I was born under private care. I am older than the NHS and so have experience of it for all of its and my life.
The good points. Care free at the point of need. No worries there. It does not include your car parking, your dental or optical care or your prescription's . The latter you only pay for in England, not the either parts of the disunited kingdom.
It is the sacred cow of British politics. Cut it in any way and it is like infanticide ( differentiated of course fro killing the unborn in the womb. We dispose of them on the NHS). It is also bottomless pit. You can never fund enough to meet unlimited demand. But this sacred cow status is one of the big divides from our transatlantic cousins. There socialised medicine is anathema. Have a care - no Obamacare etc.
I am grateful. It kept me alive around fifteen years ago when I had cellulitis. I owe my life to its IV antibiotics. I sorted ny left ventricular failure, cardiac arrhythmias and colon cancer.

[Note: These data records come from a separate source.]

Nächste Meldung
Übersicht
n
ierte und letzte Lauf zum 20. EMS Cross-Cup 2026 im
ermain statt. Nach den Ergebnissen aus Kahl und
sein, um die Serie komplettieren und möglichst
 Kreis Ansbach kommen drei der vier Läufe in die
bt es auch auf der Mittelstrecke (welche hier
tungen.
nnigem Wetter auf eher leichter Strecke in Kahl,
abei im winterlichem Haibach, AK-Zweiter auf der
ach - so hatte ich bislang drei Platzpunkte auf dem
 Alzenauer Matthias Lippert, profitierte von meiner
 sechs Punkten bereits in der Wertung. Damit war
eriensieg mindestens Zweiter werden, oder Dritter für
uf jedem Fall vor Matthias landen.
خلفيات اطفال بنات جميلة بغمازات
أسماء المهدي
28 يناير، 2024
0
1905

The staff are of diverse origins and very good. I did notice though that when public transport ceased in a blizzard it was the indigenous English staff who trudged in through the snow. I also noted that nurse recruitment from the far east concentrates on catholic Christians from the Philippines and Kerala, India. The keep the good ethical standards. I had two weeks in two different hospitals last year. The only department which failed to function was the chaplaincy. No chaplain visited though requested. There were no church services except at visiting hours and no mention of and free church chaplaincy. Complains to PALS produced nothing.

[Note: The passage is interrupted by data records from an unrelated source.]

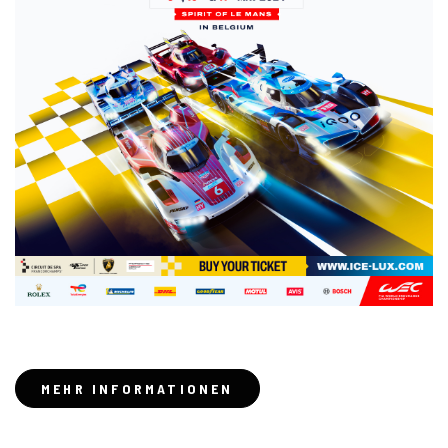
MEHR INFORMATIONEN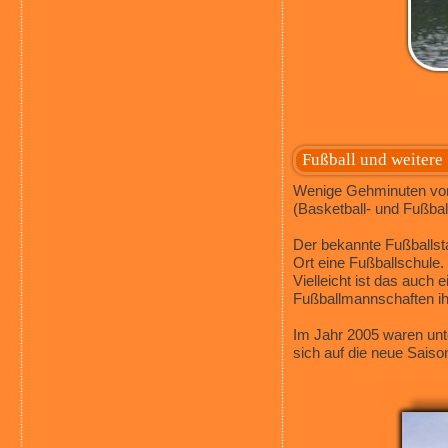
Fußball und weitere
Wenige Gehminuten von 
(Basketball- und Fußball
Der bekannte Fußballsta
Ort eine Fußballschule.
Vielleicht ist das auch 
Fußballmannschaften ih
Im Jahr 2005 waren unte
sich auf die neue Saiso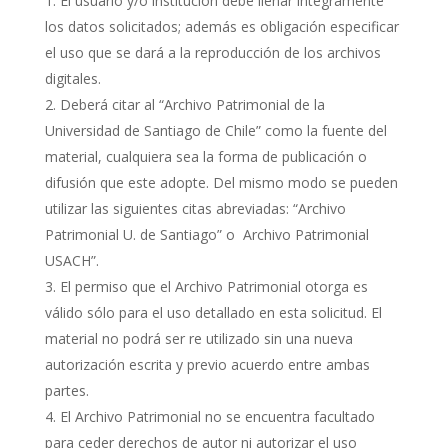
El usuario y/o institución debe llenar íntegramente
los datos solicitados; además es obligación especificar
el uso que se dará a la reproducción de los archivos
digitales.
Deberá citar al “Archivo Patrimonial de la
Universidad de Santiago de Chile” como la fuente del
material, cualquiera sea la forma de publicación o
difusión que este adopte. Del mismo modo se pueden
utilizar las siguientes citas abreviadas: “Archivo
Patrimonial U. de Santiago” o Archivo Patrimonial
USACH”.
El permiso que el Archivo Patrimonial otorga es
válido sólo para el uso detallado en esta solicitud. El
material no podrá ser re utilizado sin una nueva
autorización escrita y previo acuerdo entre ambas
partes.
El Archivo Patrimonial no se encuentra facultado
para ceder derechos de autor ni autorizar el uso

But onto the are of my speciality I do have criticisms. First of all hospital pharmacy is inefficient. They keep you waiting in outpatients. In community pharmacy with me you would not wait five minutes. In hospital half an hour is normal. The they may tell you what your doctor ordered is not in their formulary so tour GP will have to write a script. When you are to be discharged they take for ever to send your n]medicines to the ward - and them nay mess it u. I write from personal experience.

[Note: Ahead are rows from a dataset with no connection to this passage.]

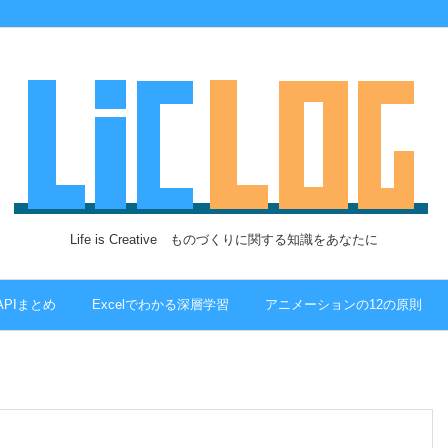
Life is Creative ものづくりに関する知識をあなたに
 APIまとめ
Excelでわかる深層学習
アニメーションの12の原則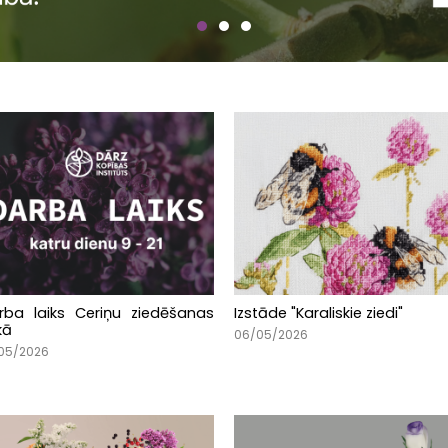
rba laiks Ceriņu ziedēšanas
Izstāde "Karaliskie ziedi"
kā
06/05/2026
05/2026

The the NHS community pharmacy contract. A stitch up between the NHS administrators and big pharmacy firms. An annual customer satisfaction survey is redundant. If you do not like my service you go to the next pharmacy. But who checks the hospital pharmacy's inefficiency. Audits twice a year. Often the one the administrators send you is out of touch with reality. I had to do one on Lithium and I found patients on the drug for decades who knew nothing of the protocols evolve. Administrators ask for ridiculous things. What was I doing in case of disruption to staff attendance during the London Olympics? I ignored that one or I would have said I was too fat to run.
Prescribe everything generically and GPs are incentivised so to do. Sometimes there are differences between brand that are significant but not often. The main headache with generic prescribing is dressings. The generic drug tariff nomenclature is a nightmare. Brand prescribing is far simpler.
But the real scandal is the pricing of generics. Pharmacists used to be paid a dispensing fee per item plus an on cost percentage of the drug price. This was changed to a fee pus the flat tariff price revised each month if necessary. But the secret unpublicised agreement is a DT price well above the reality of what pharmacies are paying wholesalers or manufacturers. It is hugely profitable to the pharmacies and expensive for you the tax payer.
Finally I have no fear of a post Brexit collapse of the NHS nor of significant privatisation in the foreseeable future.